(Source material begins)

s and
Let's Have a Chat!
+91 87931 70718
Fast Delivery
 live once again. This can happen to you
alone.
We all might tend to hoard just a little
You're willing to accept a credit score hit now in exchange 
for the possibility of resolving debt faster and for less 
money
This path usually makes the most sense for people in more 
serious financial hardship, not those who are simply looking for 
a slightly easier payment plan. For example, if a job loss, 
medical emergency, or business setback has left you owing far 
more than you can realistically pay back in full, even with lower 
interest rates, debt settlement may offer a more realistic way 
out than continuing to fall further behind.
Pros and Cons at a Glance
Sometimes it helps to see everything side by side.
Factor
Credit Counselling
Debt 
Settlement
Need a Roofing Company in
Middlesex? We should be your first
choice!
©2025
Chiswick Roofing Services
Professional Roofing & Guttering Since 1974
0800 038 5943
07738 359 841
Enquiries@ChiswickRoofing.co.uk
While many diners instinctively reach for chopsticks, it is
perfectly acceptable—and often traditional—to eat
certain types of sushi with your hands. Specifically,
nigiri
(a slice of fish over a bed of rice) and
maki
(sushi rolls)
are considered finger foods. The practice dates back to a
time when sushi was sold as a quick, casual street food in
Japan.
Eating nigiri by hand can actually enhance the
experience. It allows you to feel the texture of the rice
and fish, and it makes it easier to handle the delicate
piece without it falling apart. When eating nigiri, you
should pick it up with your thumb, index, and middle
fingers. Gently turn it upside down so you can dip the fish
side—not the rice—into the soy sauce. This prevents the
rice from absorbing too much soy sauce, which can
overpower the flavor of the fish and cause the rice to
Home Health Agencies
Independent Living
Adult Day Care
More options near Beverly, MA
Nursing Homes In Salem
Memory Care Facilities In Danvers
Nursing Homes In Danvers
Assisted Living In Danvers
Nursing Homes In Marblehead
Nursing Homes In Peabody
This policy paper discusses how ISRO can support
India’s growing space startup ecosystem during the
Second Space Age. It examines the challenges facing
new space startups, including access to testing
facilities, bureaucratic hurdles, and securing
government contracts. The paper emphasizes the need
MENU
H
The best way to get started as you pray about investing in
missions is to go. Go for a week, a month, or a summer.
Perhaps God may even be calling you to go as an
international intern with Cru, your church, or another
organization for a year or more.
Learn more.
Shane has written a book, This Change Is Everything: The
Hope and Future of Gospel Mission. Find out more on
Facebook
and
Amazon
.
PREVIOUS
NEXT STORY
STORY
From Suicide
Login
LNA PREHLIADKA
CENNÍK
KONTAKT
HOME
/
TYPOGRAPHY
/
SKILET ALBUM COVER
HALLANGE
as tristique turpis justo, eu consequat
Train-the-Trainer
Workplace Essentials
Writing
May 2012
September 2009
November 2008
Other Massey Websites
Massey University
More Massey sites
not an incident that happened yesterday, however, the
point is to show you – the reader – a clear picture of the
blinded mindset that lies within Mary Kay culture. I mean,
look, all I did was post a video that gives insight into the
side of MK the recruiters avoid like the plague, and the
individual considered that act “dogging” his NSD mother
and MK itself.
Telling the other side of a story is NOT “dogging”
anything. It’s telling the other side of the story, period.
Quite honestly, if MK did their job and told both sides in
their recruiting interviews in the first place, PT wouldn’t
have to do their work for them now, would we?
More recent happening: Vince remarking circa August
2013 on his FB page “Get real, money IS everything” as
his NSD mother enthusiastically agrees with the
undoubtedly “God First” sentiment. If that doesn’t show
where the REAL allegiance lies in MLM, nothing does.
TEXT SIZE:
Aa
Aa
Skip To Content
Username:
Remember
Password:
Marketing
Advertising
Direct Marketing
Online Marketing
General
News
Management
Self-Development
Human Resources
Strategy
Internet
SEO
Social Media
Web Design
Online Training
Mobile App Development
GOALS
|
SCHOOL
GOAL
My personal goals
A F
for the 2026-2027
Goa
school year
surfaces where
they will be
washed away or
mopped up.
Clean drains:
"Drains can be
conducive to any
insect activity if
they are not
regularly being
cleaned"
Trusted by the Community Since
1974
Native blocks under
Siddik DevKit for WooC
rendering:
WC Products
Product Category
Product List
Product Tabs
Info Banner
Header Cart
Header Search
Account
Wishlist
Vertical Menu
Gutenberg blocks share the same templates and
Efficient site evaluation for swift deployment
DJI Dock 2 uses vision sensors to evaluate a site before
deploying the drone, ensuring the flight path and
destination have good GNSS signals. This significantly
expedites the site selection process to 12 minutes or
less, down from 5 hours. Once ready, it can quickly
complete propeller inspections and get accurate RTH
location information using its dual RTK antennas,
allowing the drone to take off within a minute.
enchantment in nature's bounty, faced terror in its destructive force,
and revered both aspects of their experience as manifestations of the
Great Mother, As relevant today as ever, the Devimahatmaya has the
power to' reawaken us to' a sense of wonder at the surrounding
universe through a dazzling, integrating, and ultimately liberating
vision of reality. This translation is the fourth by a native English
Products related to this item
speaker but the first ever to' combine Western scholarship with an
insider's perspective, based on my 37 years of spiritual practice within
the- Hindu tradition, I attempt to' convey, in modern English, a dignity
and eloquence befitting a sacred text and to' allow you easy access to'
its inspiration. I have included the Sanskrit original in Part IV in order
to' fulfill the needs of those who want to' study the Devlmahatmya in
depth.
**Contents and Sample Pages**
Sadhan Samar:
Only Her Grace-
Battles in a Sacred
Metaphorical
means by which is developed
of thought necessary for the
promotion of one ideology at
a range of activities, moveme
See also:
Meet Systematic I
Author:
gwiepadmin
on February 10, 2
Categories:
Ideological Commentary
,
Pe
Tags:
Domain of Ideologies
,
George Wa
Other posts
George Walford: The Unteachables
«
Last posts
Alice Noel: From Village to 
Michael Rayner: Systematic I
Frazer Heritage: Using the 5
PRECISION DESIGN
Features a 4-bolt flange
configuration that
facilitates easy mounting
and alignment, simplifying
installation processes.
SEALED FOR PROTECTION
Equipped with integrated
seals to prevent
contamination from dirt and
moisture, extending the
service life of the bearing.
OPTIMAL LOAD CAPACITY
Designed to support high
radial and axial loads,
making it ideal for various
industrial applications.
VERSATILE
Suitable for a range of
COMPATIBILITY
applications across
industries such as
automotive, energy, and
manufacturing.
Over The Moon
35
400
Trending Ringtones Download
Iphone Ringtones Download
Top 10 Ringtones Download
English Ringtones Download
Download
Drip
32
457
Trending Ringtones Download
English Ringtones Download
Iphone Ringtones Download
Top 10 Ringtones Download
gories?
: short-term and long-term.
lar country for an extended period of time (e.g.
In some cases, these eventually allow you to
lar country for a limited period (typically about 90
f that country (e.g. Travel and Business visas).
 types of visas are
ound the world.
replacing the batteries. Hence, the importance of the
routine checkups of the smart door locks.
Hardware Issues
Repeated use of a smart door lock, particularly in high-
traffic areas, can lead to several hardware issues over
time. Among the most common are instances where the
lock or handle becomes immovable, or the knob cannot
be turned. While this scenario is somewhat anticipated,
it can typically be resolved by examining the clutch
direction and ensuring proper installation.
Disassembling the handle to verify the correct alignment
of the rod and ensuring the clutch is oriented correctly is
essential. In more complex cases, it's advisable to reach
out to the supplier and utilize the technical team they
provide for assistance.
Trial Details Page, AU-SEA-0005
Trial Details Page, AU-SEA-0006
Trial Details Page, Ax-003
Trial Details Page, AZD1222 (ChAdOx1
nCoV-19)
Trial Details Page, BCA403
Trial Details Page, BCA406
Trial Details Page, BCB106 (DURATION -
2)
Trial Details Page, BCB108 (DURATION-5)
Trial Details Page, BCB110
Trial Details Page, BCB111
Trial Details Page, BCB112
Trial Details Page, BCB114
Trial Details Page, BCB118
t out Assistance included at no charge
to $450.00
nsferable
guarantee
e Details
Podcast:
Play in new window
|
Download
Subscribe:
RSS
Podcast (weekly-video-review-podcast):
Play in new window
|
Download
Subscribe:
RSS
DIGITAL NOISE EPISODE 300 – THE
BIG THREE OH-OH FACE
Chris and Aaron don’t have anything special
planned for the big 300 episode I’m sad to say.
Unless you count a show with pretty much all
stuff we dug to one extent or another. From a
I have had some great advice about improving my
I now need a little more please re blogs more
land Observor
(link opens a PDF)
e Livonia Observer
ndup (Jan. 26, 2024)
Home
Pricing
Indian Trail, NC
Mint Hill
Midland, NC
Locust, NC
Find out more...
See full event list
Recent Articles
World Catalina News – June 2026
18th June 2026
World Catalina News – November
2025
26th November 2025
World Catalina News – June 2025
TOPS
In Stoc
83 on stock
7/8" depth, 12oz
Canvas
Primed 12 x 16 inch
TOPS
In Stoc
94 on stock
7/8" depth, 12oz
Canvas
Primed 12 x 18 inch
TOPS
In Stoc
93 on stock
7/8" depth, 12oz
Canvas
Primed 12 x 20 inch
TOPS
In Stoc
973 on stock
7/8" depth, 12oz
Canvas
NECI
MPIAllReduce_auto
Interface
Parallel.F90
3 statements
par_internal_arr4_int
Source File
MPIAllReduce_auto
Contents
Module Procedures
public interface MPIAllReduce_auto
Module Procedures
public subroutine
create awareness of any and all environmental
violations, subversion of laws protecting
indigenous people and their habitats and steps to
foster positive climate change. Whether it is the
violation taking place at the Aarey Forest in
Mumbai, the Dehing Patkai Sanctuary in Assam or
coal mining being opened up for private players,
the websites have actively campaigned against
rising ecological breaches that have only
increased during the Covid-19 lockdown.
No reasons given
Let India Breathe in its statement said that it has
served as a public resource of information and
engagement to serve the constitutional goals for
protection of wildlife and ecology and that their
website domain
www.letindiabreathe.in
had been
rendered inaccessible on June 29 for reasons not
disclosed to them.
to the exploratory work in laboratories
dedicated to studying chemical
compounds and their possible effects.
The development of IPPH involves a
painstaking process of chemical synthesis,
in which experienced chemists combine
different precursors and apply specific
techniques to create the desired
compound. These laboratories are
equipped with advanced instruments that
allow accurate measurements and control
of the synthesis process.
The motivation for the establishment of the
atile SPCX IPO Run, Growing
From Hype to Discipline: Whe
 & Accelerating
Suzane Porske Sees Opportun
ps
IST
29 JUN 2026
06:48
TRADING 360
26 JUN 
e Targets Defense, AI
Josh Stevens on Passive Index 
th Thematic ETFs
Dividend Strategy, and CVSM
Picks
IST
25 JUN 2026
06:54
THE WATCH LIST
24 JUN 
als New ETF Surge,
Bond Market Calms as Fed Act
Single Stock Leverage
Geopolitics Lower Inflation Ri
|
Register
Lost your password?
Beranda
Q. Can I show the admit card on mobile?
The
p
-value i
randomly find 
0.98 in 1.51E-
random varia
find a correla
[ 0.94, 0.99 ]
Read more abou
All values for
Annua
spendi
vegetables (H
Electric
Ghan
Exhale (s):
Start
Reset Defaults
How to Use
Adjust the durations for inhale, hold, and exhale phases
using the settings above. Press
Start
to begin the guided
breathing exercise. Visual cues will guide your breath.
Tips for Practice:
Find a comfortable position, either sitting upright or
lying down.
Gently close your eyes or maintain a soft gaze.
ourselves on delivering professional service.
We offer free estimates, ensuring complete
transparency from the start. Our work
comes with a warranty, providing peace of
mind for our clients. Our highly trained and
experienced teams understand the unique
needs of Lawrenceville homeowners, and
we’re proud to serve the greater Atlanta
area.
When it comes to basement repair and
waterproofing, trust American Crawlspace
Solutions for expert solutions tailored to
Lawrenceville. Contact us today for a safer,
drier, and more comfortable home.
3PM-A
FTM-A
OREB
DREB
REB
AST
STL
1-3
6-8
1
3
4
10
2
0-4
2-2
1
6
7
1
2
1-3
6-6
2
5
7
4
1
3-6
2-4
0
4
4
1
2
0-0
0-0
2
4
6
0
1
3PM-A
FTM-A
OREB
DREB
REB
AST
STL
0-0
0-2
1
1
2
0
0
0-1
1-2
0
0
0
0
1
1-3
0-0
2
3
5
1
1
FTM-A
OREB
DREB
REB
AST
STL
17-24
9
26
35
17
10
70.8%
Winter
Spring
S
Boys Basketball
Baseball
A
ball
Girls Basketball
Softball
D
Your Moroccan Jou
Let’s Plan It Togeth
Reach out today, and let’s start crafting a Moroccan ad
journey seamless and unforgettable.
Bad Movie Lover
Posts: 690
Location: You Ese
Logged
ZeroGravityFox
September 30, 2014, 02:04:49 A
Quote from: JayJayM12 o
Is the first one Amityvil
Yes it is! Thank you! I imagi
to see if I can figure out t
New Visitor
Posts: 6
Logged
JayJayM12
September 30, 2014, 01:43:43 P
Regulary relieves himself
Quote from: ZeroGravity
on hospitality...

(Source material ends)

Instructions for the task:
What you give back should be exactly the lines of the data above from the line with "their recruiting interviews" through the line with "Vertical Menu", both of those included, and nothing more.

Response:
their recruiting interviews in the first place, PT wouldn’t
have to do their work for them now, would we?
More recent happening: Vince remarking circa August
2013 on his FB page “Get real, money IS everything” as
his NSD mother enthusiastically agrees with the
undoubtedly “God First” sentiment. If that doesn’t show
where the REAL allegiance lies in MLM, nothing does.
TEXT SIZE:
Aa
Aa
Skip To Content
Username:
Remember
Password:
Marketing
Advertising
Direct Marketing
Online Marketing
General
News
Management
Self-Development
Human Resources
Strategy
Internet
SEO
Social Media
Web Design
Online Training
Mobile App Development
GOALS
|
SCHOOL
GOAL
My personal goals
A F
for the 2026-2027
Goa
school year
surfaces where
they will be
washed away or
mopped up.
Clean drains:
"Drains can be
conducive to any
insect activity if
they are not
regularly being
cleaned"
Trusted by the Community Since
1974
Native blocks under
Siddik DevKit for WooC
rendering:
WC Products
Product Category
Product List
Product Tabs
Info Banner
Header Cart
Header Search
Account
Wishlist
Vertical Menu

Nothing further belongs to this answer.